Sri Lanka’s central government debt rose to 21.6 trillion rupees of 117.4 percent of revised GDP by March 2022, from 104.6 percent as a ‘flexible exchange rate’ or soft-peg collapsed from 200 to 360 to the US dollar weighed down by a surrender requirement and low rates.
Government with central bank debt rose to 127 percent of GDP with the monetary authority borrowing money to finance either imports or debt repayments after printing money.
Gross central bank debt was around 9.58 billion rupees by March 2022.
About 1.8 billion in gross reserves borrowed from China are left with the central bank unable to use it due to prudential rules placed by China.
Goverment guaranteed debt of state enterprises topped 14 percent of GDP by April 2022, according to finance ministry data, taking the total to at least 140 percent of GDP.
By April however the rupee had depreciated further.
Sri Lanka’s central government debt started to climb with monetary instability worsening from the third quarter of 2014 with aggressive liquidity injections.

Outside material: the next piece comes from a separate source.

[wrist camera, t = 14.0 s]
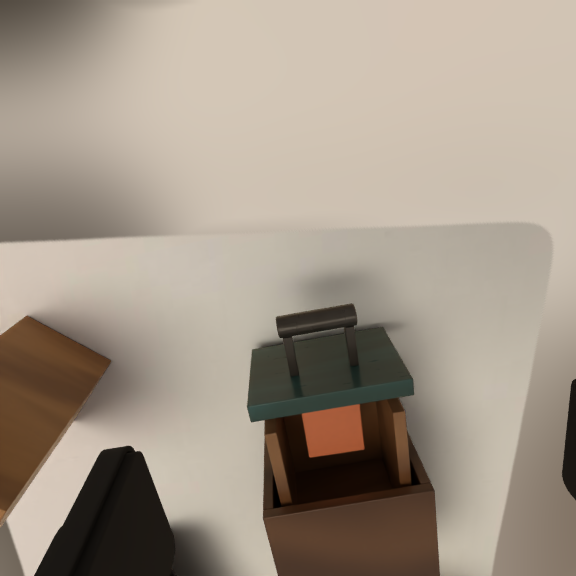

Sri Lanka was hit by currency crises in 2016 and 2018 as the central bank injected money through overnight repo, term repo and outright purchases of government securities driving up debt and slowing growth after each currency collapse.
Monetary instability came under ‘flexible’ inflation targeting and output gap targeting (printing money to boost growth) and the currency was allowed to depreciate after printing money through REER targeting a type of BBC (band, basket, crawl) policy advocated by Mercantilists in the 1980s.
In the seven years to 2022 there was monetary stability only in 2017 and 2019.
Sri Lanka’s central government debt ratcheted up from 72.3 percent of GDP in 2014 to 86.6 percent by 2019.